#### Task requirements
Return every line of the records that contains the string "years", treating uppercase and lowercase letters as distinct.

[Data excerpts]
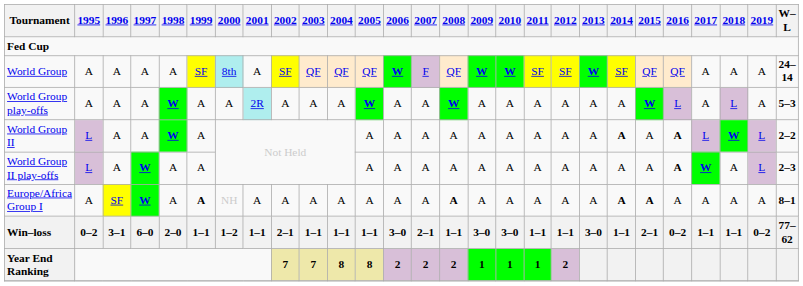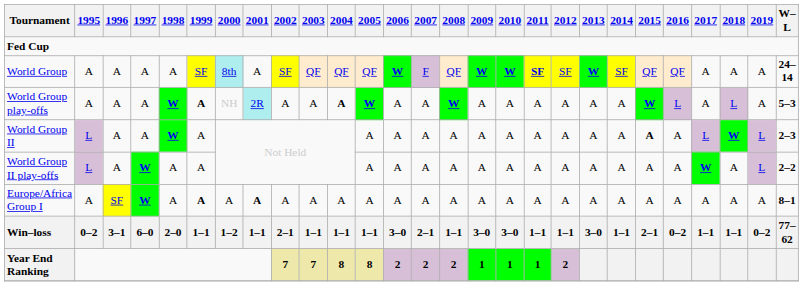World Group | 2011: normal -> bold
World Group play-offs | 1999: normal -> bold
World Group play-offs | 2000: A -> NH
World Group play-offs | 2004: normal -> bold
World Group II | 2014: bold -> normal
World Group II | 2015: normal -> bold
World Group II | 2016: bold -> normal
World Group II | W–L: 2–2 -> 2–3
World Group II play-offs | 2016: bold -> normal
World Group II play-offs | W–L: 2–3 -> 2–2
Europe/Africa Group I | 2000: NH -> A
Europe/Africa Group I | 2001: normal -> bold
Europe/Africa Group I | 2008: bold -> normal
Europe/Africa Group I | 2014: bold -> normal
Europe/Africa Group I | 2015: bold -> normal
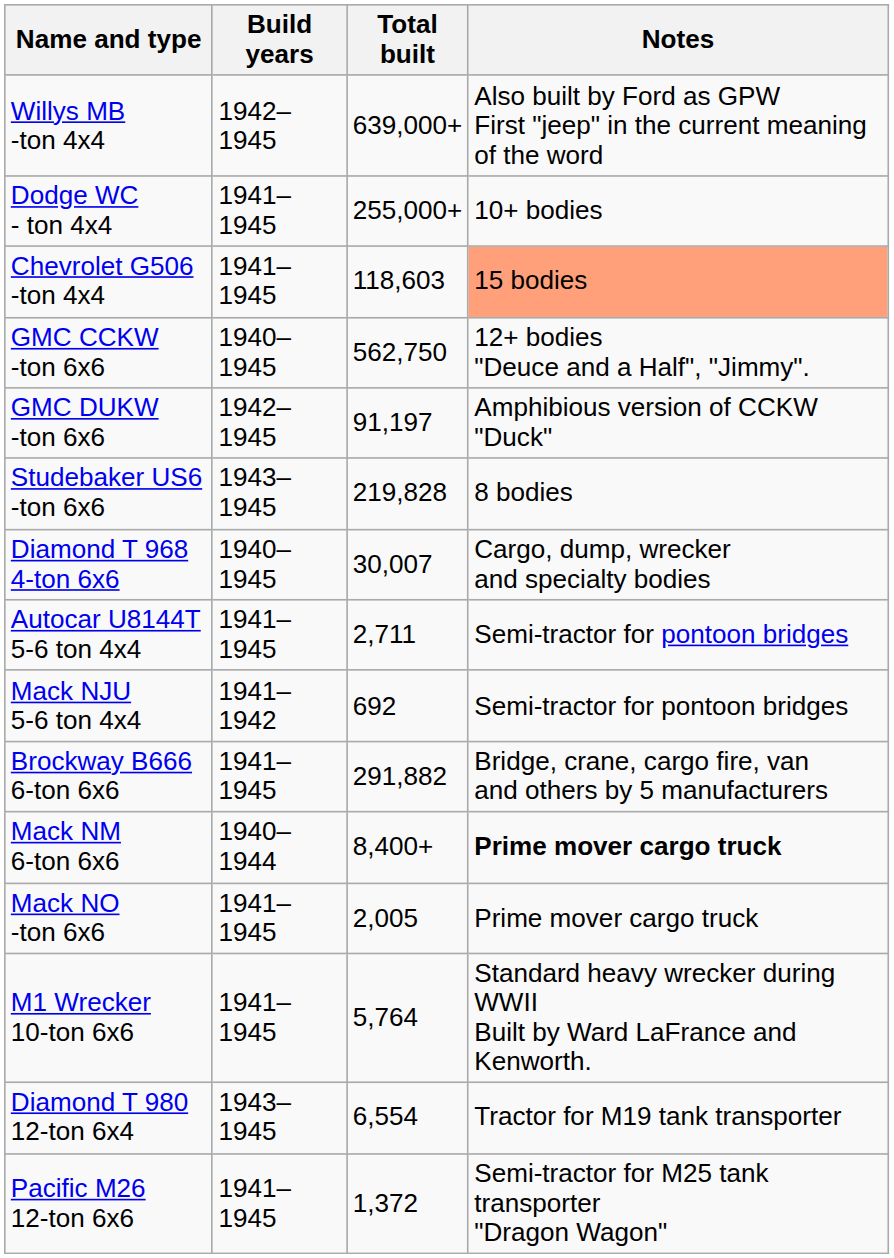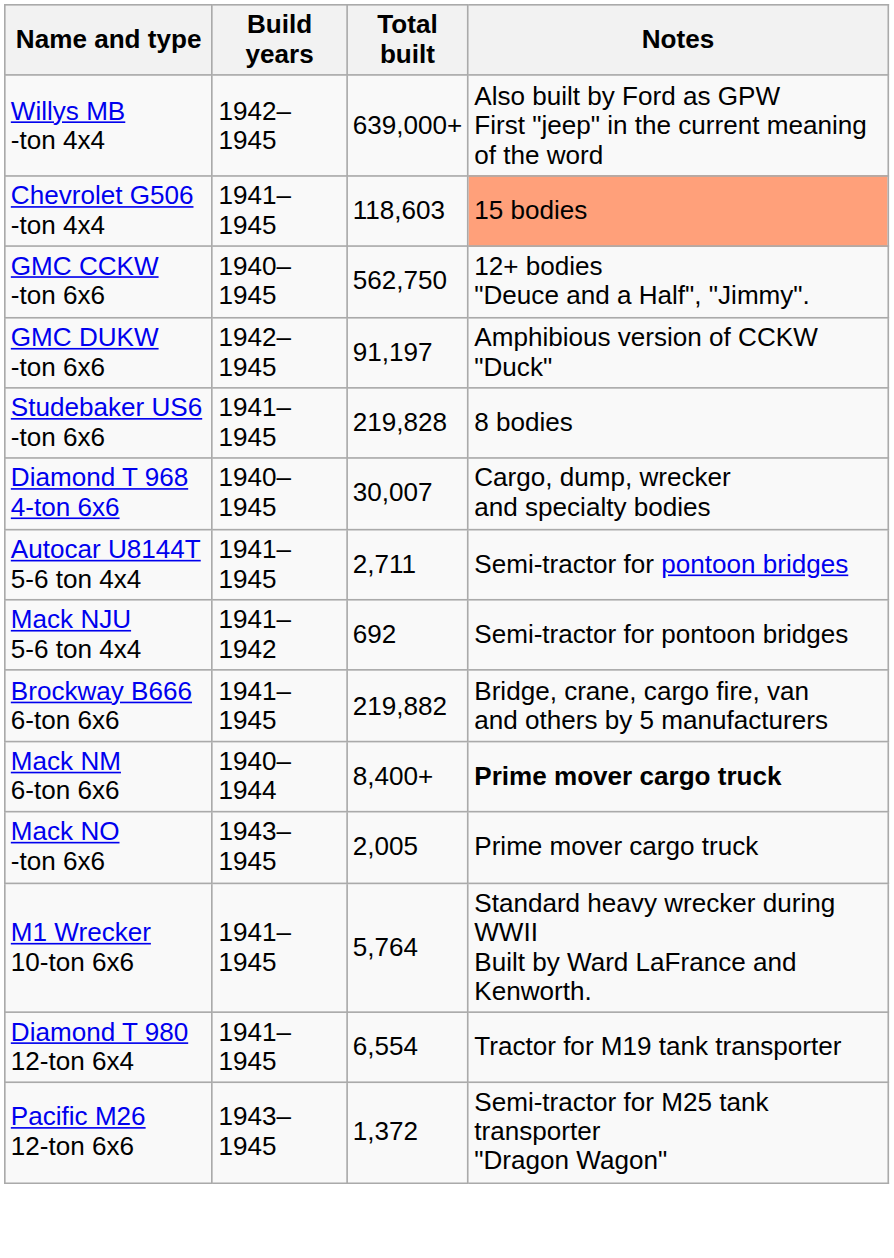- row: Dodge WC - ton 4x4 | 1941–1945 | 255,000+ | 10+ bodies
Studebaker US6 -ton 6x6 | Build years: 1943–1945 -> 1941–1945
Brockway B666 6-ton 6x6 | Total built: 291,882 -> 219,882
Mack NO -ton 6x6 | Build years: 1941–1945 -> 1943–1945
Diamond T 980 12-ton 6x4 | Build years: 1943–1945 -> 1941–1945
Pacific M26 12-ton 6x6 | Build years: 1941–1945 -> 1943–1945
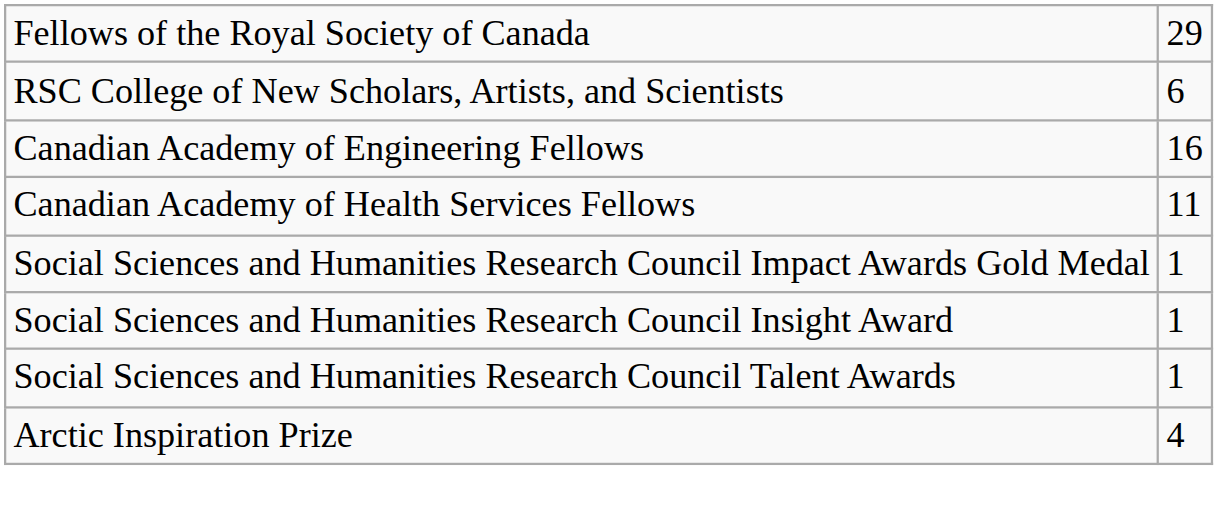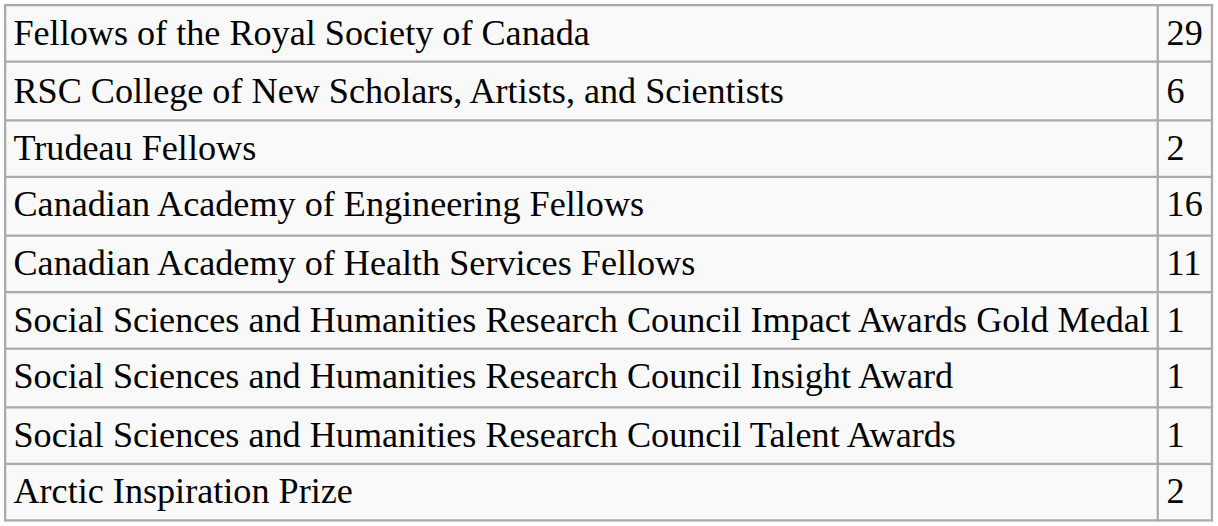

#### Response to this exercise
Studebaker US6 -ton 6x6 | Build years: 1943–1945 -> 1941–1945
Mack NO -ton 6x6 | Build years: 1941–1945 -> 1943–1945
Diamond T 980 12-ton 6x4 | Build years: 1943–1945 -> 1941–1945
Pacific M26 12-ton 6x6 | Build years: 1941–1945 -> 1943–1945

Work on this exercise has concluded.